Article -
---------------
Emporer's Children. Why would a CHAOS LEGION BE CALLED EMPORER'S CHILDREN!!?? 

Flesh Tearers for... Space Marines?

Blood Angels aren't Chaos?



I found a bunch on a joke thread somewhere.


----------



## KingOfCheese (Jan 4, 2010)

Check it out, the Space Puppies made a movie...


----------



## Angel of Blood (Aug 18, 2010)

You are aware of the history behind the Emperors Childrens name no?


----------



## KingOfCheese (Jan 4, 2010)

DestroyerHive said:


> Emporer's Children. Why would a CHAOS LEGION BE CALLED EMPORER'S CHILDREN!!??


Because they WERE the Emperors Children, before they turned to Chaos.

They decided to keep their name purely to rub it in the face of the Emperor, which is pure awesomesauce.


----------



## ckcrawford (Feb 4, 2009)

Is this a joke? :laugh: And is that wishbone in the back right?

referring to the pic


----------



## gen.ahab (Dec 22, 2009)

ckcrawford said:


> In a couple reads I recall them being referred to the Wolves of Fenris. I prefer that name.


Thought of that, but it seemed a bit long winded.


----------



## Angel of Blood (Aug 18, 2010)

Same ring to it as Sons of Hours mind


----------



## DestroyerHive (Dec 22, 2009)

> Because they WERE the Emperors Children, before they turned to Chaos.
> 
> They decided to keep their name purely to rub it in the face of the Emperor, which is pure awesomesauce.


I know, but if the Black Legion could change their name, surely the Emp's Children can too! Still, it's a nice touch.


----------



## KingOfCheese (Jan 4, 2010)

They take pleasure in keeping their name and rubbing it in the face of the Imperium.

As their God is Slaanesh, pleasure is a fairly important thing....


----------



## gen.ahab (Dec 22, 2009)

Angel of Blood said:


> Same ring to it as Sons of Hours mind


Never loves that one either, works I suppose.


----------



## Angel of Blood (Aug 18, 2010)

I do agree though, just sounds too much of a nickname rather than an actual name


----------



## D-A-C (Sep 21, 2010)

Hey everyone, I'm glad you all appreciated my legion by legion analysis. I just wanted to get some opinions on a thought I had when I was reading all of your comments. I think a great way to determine if a legion has a cool name and fluff is to imagine yourself as an imperial governor (or we are a council) who is either loyal (and Chaos show up) or renegade (and loyalists show up). Now when each name turns up what do we think based on A. There name when we first hear it and that they are on there way B. What do they do when they turn up, and believe me I think there would be subtle differences. I will do my own list in a while I just want to get the conversation started first. So what do we think fellow governors or councilors?


----------



## BearsofLeon (Feb 6, 2010)

When I hear Alpha Legion (my favorite) what usually comes to mind is an Army of faceless individuals. All the same. And what would probably happen (in my world as governor) is that they would secure seemingly random emplacements and trenches.

Death Guard (second favorite, both Loyal and Traitor) I think of unbelievably strong, and tough opponents. And what would happen when they first turn up is demand the nature of the fight and/or what kind of enemy they shall crush.
---------------
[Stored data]
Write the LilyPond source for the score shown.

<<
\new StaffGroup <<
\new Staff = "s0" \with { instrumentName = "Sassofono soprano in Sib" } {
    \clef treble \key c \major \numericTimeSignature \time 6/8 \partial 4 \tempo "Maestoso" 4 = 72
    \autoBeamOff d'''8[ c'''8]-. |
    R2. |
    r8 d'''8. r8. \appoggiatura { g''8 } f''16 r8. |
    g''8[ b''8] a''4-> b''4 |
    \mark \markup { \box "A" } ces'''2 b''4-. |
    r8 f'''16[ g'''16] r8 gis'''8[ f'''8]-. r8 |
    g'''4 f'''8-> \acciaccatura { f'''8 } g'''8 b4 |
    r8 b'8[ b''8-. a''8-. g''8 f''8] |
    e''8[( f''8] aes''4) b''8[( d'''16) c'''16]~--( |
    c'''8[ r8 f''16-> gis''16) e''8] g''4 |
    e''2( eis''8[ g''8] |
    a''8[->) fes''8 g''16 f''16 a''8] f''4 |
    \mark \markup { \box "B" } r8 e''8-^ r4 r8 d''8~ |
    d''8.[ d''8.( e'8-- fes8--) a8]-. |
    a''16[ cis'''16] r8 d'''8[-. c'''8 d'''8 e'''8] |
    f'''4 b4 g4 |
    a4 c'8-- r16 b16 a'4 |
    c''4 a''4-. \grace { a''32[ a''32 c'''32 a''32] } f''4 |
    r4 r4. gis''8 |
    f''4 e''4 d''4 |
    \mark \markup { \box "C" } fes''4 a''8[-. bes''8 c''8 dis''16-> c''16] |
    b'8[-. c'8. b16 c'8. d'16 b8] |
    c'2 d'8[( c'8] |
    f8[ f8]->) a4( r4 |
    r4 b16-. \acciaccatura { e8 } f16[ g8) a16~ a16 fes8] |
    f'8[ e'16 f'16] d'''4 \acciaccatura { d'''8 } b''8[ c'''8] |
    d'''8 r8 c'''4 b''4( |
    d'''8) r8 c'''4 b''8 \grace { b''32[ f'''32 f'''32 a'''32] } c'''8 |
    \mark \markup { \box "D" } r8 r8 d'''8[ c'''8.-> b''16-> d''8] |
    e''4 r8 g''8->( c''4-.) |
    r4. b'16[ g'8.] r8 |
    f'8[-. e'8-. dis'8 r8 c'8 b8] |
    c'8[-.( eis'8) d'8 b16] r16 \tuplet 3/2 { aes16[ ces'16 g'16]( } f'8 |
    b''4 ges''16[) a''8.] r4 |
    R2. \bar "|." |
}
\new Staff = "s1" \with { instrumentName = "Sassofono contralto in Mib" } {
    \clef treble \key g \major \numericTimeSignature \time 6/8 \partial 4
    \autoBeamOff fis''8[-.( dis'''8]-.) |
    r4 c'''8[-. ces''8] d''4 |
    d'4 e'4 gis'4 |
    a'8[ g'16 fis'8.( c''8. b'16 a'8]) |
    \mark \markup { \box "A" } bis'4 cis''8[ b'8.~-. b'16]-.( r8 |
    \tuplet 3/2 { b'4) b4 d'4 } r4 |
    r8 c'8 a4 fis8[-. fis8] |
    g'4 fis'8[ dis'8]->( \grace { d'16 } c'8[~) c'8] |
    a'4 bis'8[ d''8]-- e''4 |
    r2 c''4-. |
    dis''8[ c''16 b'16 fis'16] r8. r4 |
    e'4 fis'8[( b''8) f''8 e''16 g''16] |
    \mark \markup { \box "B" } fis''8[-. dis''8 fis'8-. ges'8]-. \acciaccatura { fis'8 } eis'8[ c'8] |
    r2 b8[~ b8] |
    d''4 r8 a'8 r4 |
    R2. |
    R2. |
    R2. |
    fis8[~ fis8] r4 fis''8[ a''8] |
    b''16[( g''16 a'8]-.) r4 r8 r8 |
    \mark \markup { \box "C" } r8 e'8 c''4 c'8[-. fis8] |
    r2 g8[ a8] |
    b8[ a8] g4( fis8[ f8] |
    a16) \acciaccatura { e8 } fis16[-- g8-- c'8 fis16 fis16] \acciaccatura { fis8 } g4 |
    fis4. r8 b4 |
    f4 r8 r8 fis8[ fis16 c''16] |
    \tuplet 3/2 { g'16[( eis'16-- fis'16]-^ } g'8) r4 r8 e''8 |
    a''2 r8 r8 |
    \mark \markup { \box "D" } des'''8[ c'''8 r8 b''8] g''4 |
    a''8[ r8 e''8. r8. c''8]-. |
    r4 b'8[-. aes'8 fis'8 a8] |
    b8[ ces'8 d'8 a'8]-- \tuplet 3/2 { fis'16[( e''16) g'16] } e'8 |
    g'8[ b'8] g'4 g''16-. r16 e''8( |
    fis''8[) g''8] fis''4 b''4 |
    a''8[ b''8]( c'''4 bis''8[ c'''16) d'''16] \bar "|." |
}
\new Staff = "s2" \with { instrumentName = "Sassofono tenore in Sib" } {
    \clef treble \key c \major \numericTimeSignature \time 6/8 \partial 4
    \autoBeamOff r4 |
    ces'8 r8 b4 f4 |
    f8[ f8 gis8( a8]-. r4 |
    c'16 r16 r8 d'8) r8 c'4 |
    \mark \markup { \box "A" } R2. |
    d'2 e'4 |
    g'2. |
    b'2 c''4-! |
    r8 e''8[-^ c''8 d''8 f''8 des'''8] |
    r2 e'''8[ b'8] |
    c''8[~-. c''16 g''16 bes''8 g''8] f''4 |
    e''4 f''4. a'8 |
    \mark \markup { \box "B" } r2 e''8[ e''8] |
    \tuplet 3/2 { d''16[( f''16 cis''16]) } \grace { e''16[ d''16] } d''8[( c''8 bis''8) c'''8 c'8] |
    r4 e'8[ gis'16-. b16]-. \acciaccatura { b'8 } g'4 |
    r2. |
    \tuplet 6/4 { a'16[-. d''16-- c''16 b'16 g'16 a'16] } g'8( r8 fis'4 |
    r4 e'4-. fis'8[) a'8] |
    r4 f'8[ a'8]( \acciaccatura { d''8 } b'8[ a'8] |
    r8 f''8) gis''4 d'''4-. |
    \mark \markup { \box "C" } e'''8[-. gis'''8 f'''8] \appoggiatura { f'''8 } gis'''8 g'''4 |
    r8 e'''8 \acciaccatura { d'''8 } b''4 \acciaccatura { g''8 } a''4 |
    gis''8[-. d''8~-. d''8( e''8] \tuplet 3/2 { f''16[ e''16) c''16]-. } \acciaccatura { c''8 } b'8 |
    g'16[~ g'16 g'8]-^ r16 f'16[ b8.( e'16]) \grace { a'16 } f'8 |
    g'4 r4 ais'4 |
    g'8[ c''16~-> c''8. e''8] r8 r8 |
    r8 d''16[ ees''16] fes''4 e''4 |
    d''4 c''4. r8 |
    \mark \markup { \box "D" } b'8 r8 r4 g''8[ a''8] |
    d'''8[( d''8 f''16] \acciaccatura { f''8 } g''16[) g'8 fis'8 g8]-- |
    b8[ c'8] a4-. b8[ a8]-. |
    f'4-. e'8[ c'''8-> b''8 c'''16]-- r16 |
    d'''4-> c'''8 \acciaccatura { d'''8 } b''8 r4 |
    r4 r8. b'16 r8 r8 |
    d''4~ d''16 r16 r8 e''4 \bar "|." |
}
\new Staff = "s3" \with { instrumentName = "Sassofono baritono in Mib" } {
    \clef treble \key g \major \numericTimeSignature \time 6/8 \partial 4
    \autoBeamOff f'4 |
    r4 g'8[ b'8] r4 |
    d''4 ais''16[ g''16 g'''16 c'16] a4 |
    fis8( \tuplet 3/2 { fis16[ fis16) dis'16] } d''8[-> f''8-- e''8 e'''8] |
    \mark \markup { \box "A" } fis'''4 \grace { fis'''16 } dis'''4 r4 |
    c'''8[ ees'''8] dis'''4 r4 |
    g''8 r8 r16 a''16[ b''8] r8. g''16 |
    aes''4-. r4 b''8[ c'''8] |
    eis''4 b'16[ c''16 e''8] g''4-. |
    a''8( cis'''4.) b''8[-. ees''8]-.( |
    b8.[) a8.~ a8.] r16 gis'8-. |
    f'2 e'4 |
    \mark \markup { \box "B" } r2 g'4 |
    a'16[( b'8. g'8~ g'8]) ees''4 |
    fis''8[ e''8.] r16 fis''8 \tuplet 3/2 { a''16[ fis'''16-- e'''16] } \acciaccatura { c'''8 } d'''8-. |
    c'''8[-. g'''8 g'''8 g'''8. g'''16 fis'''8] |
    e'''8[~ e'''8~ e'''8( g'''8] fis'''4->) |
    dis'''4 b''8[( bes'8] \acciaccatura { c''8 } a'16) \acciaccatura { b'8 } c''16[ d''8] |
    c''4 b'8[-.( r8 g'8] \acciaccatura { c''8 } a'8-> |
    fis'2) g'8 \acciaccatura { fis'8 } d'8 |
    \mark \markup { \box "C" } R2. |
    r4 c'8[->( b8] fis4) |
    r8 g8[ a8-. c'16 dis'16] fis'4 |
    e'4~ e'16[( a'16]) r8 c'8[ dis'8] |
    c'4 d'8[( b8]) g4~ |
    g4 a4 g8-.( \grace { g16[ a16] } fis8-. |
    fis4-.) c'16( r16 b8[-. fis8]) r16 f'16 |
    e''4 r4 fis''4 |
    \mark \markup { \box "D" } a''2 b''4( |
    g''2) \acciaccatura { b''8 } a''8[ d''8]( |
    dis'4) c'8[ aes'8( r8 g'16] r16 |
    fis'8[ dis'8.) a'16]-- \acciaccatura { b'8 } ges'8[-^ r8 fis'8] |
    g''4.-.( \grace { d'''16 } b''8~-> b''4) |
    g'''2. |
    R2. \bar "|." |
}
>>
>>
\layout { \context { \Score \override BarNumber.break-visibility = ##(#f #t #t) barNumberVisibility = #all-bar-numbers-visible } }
---------------
What to do -
1. In the forum thread on legion names, what reason does KingOfCheese give for the Emperor's Children keeping their name after turning to Chaos?
2. Decide whether each statement agrees with the forum thread on legion names, answering yes or no and quoting the deciding words: (a) BearsofLeon calls the Alpha Legion a favorite. (b) gen.ahab passed on "Wolves of Fenris" because it seemed too short. (c) KingOfCheese names Khorne as the god of the Emperor's Children.
3. Carry the forum thread on legion names on from its last line.

In response -
1. They kept it purely to rub it in the face of the Emperor.

2.
(a) Yes: "When I hear Alpha Legion (my favorite)"
(b) No: "it seemed a bit long winded."
(c) No: "As their God is Slaanesh"

3.
----------



## Chompy Bits (Jun 13, 2010)

gen.ahab said:


> Thought of that, but it seemed a bit long winded.


Like the majority of the names of the Dark Angels successor chapters?


Moving on, firstly, I think the term space marine sounds really cheesy. That's why I also prefer the term astartes (also, no wise-ass can shout spess mehreens after you say it).
Secondly, in terms of stupid names I'd have to go with Ultramarines and Iron Hands.
I don't really have that much of a problem with it but I included Ultramarines because the majority of people I know who don't play the game burst out laughing when they hear the name for the first time, followed by 'are you fucking serious?'
Also, ultramarine is a fucking colour (it literally means over the sea).
Iron Hands coz' I've just always thought that that's a stupid name for a bunch of superhuman killing machines. 
If you're the enemy you're like, "Oh no, the IRON HANDS are attacking!", then the next guy is like, "Quickly, fetch some water to throw on their trigger fingers!"
I'm sorry, but I just really hate that name.


----------



## D-A-C (Sep 21, 2010)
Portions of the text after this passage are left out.